>> begin

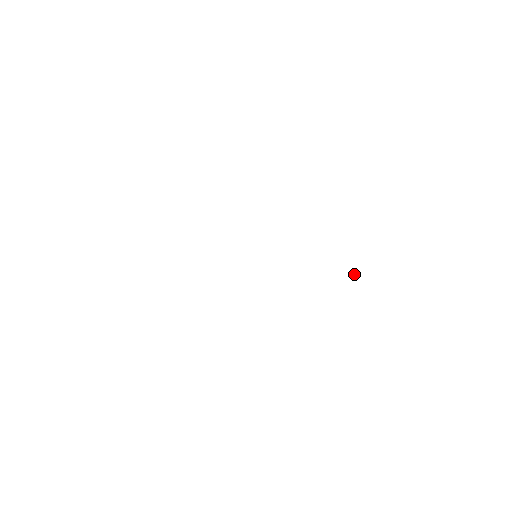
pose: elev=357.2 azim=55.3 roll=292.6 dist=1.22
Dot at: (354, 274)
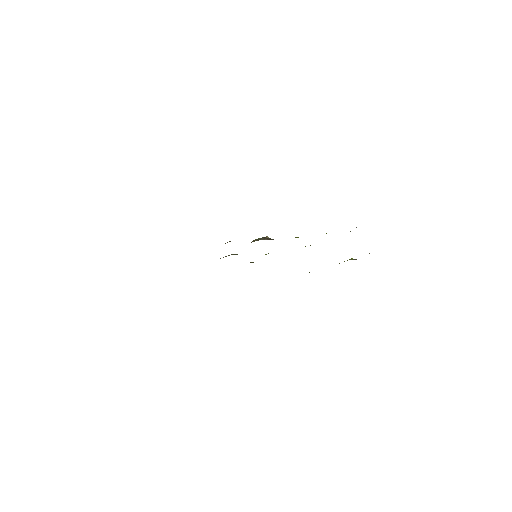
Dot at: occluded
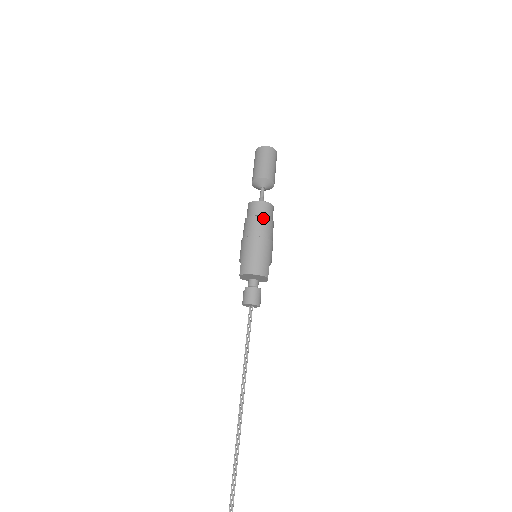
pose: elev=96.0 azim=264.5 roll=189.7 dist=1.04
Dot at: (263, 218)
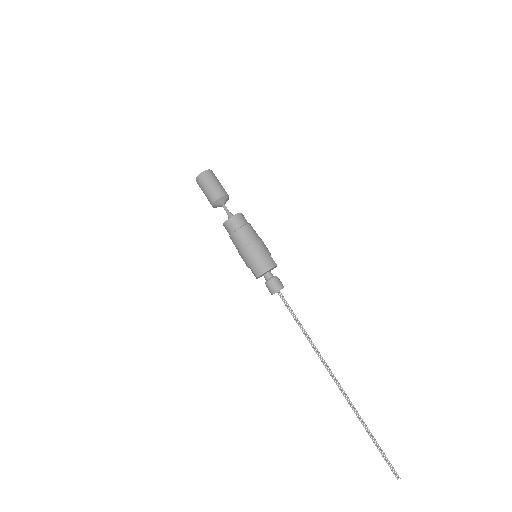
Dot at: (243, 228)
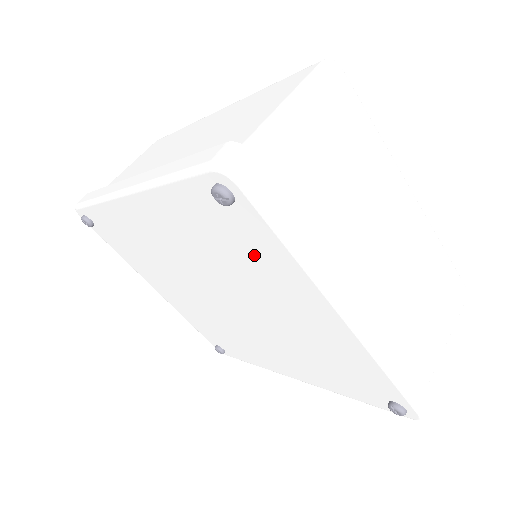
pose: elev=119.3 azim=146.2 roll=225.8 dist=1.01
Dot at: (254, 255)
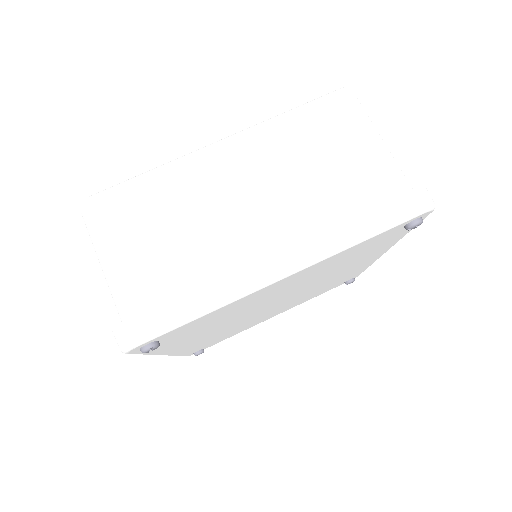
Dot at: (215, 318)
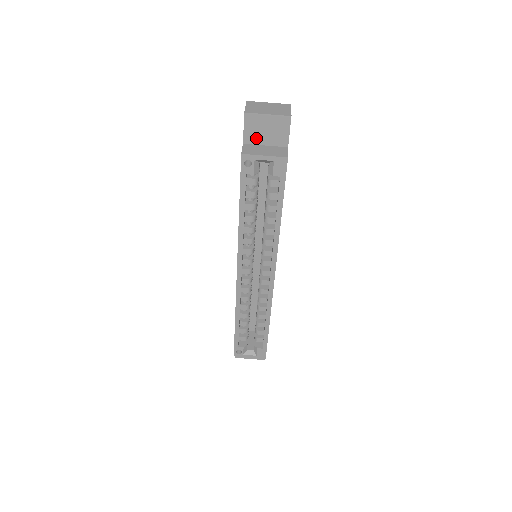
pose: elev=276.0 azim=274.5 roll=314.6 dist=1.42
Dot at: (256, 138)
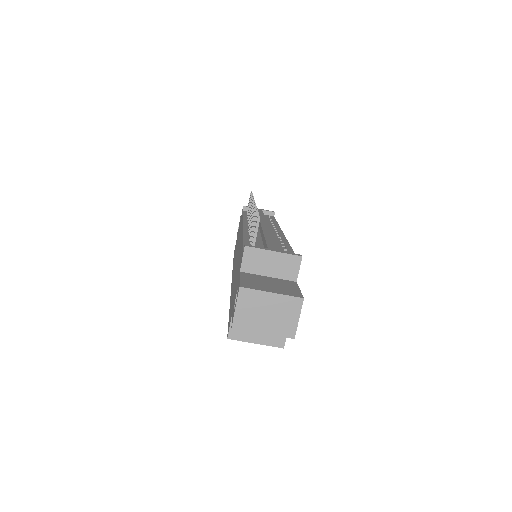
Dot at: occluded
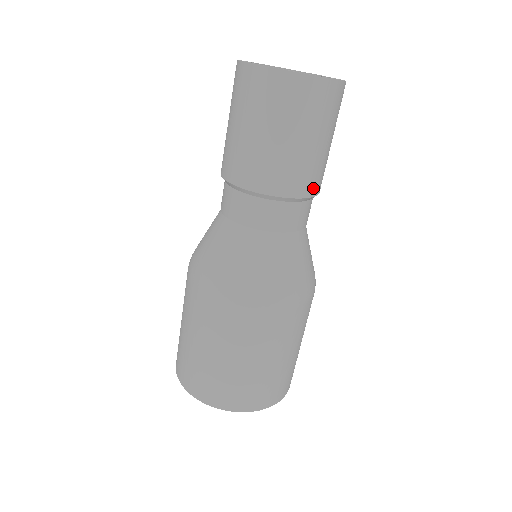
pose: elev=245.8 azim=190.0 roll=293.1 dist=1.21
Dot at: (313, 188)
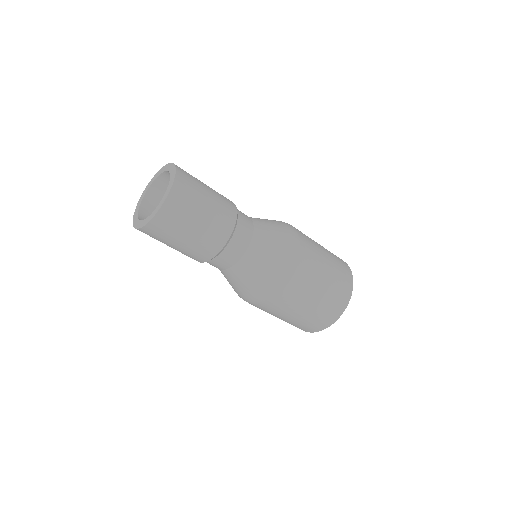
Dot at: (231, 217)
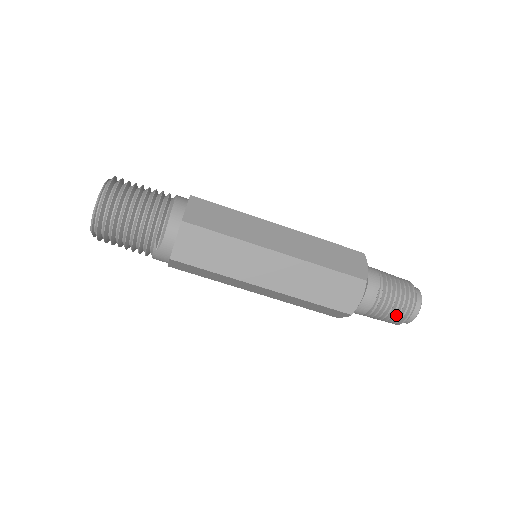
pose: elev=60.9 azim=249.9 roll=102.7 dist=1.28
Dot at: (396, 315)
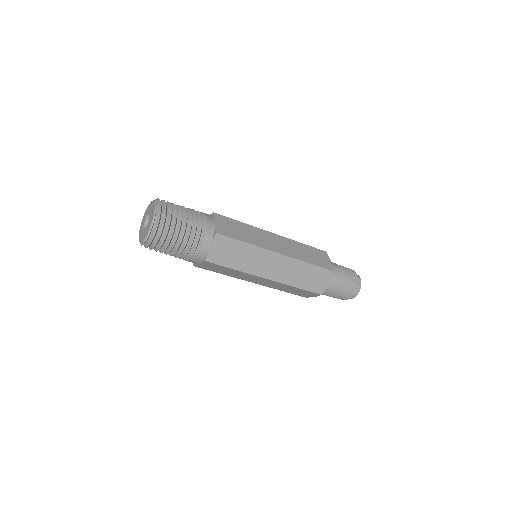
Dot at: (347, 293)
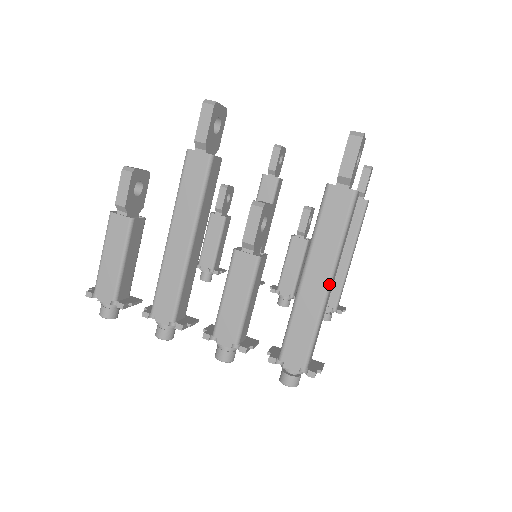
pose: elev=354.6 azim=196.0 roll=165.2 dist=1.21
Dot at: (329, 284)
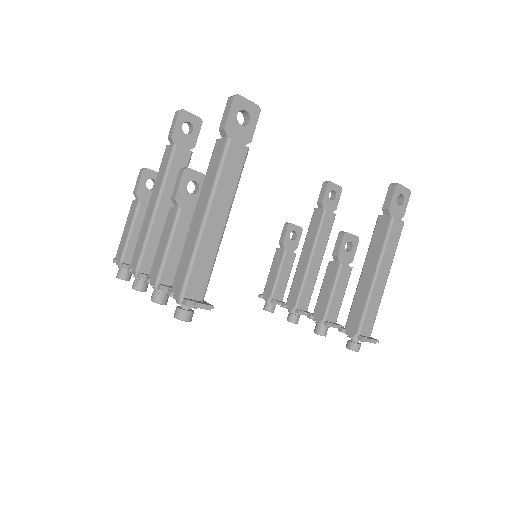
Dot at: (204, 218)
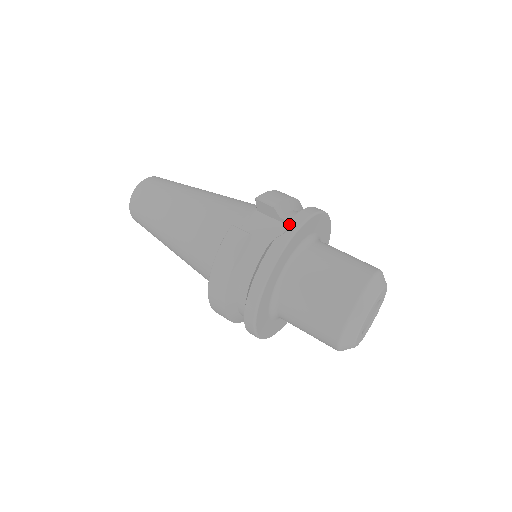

>> end

[Problem requirements] Update the material starting at the line that contains "pose: elev=354.6 azim=196.0" and ending at the end of the material, replacing "roll" with "tilt" and leaving everything else unchanged. Omit the pictures from your answer.

[Solution for this problem]
pose: elev=354.6 azim=196.0 tilt=165.2 dist=1.21
Dot at: (329, 284)
Dot at: (204, 218)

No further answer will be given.